WHAT YOU NEED TO DO:
Write only the number of lines in the entries below that contain the string "presence".

(Extracted page text data)
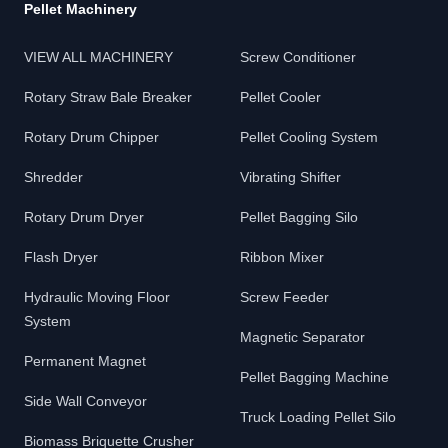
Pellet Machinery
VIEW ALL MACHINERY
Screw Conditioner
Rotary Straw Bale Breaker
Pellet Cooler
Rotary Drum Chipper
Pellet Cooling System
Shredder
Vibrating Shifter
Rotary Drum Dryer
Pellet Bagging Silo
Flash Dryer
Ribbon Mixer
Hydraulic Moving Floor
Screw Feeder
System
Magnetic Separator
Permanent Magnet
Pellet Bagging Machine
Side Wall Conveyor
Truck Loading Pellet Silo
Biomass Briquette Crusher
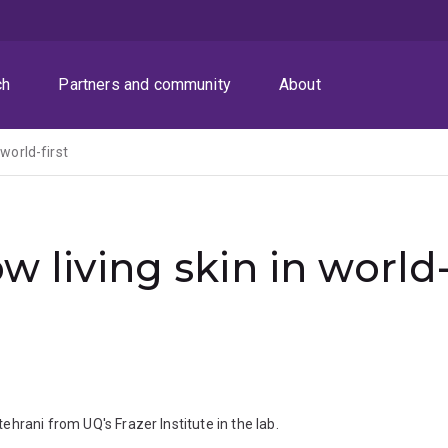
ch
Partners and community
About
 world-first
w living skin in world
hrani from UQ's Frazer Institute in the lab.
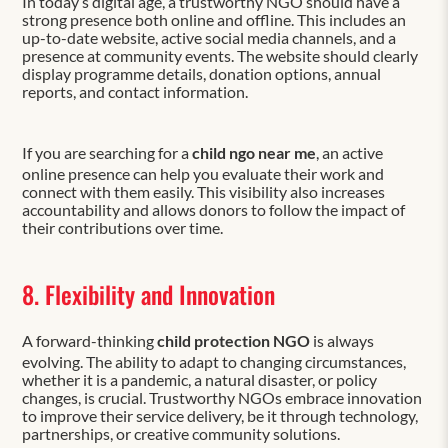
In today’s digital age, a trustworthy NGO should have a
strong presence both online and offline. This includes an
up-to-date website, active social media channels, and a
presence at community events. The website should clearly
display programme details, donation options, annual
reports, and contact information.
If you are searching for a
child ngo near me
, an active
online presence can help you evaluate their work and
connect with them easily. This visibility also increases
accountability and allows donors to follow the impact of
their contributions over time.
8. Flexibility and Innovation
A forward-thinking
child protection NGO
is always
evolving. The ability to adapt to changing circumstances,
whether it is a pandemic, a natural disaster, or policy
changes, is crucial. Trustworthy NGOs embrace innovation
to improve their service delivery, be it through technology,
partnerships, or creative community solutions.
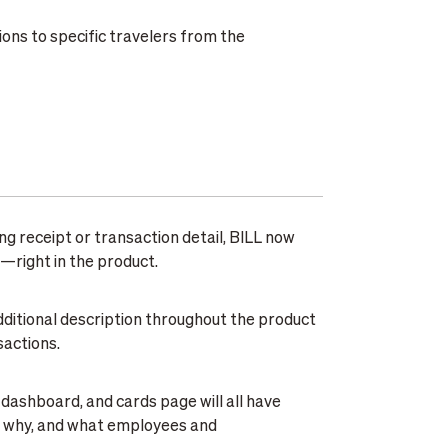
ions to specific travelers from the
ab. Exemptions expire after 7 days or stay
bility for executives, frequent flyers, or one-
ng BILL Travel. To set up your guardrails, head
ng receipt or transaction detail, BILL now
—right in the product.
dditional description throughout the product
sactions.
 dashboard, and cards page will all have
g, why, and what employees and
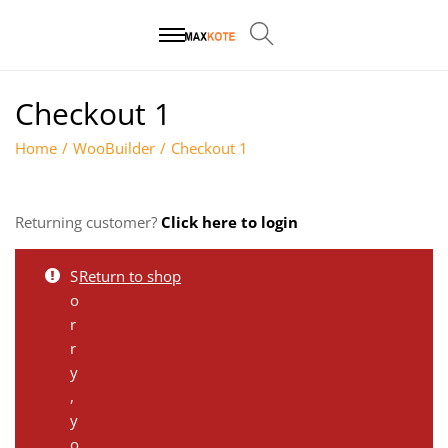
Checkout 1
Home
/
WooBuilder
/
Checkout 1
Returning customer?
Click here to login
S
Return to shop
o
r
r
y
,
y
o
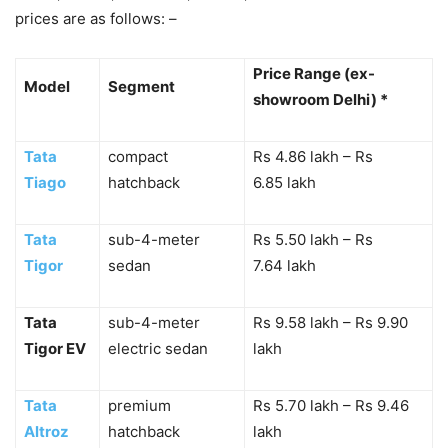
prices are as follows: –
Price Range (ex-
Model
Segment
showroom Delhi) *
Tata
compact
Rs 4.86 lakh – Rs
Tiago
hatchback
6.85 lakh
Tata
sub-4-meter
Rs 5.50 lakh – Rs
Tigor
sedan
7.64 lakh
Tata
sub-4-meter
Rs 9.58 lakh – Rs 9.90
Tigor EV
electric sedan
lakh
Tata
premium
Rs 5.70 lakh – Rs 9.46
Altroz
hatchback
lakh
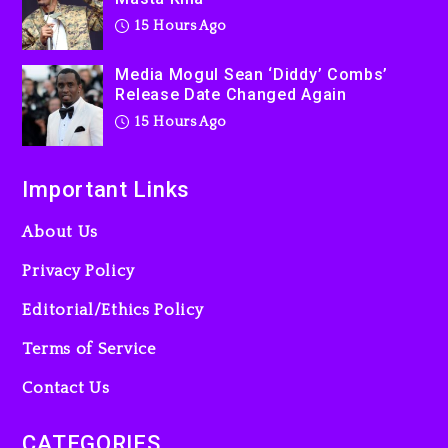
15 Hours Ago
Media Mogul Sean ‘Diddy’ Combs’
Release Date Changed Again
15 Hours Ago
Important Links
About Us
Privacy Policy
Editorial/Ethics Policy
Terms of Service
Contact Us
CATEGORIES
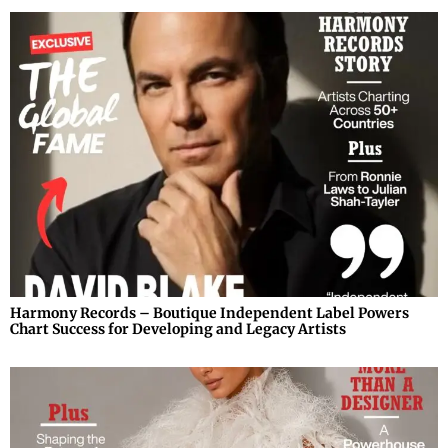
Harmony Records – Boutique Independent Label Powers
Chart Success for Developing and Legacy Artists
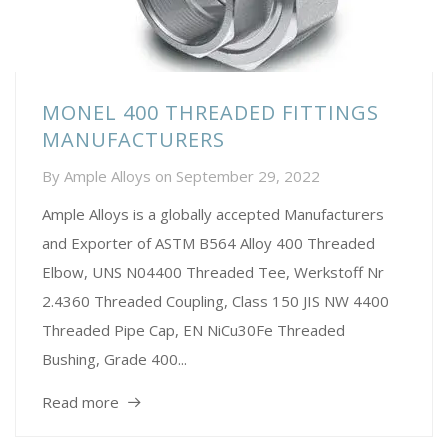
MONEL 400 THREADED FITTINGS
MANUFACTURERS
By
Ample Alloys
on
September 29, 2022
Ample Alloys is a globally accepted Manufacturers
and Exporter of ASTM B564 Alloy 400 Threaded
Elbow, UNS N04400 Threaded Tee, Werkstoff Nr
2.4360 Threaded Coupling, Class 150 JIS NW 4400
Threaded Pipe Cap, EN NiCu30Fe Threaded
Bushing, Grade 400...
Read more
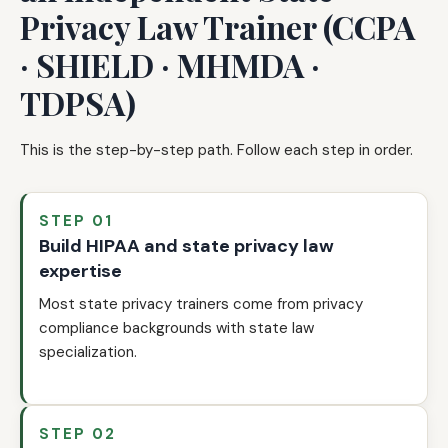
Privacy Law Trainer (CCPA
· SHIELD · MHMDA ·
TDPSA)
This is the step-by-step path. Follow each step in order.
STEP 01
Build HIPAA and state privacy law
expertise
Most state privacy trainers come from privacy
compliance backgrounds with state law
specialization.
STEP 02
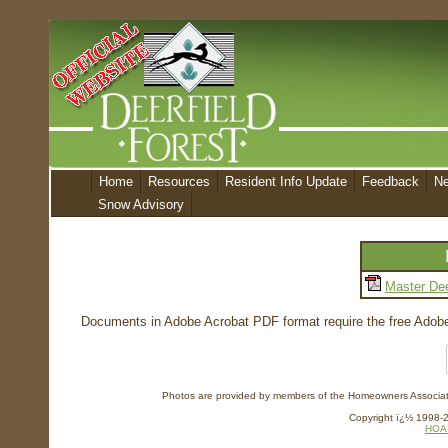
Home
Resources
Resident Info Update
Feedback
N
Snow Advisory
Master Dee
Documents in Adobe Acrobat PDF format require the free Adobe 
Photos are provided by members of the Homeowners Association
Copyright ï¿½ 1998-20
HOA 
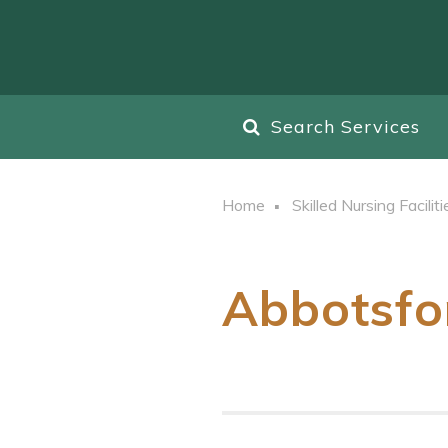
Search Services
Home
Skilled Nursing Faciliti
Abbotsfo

SOLUTION TO THIS EXERCISE:
3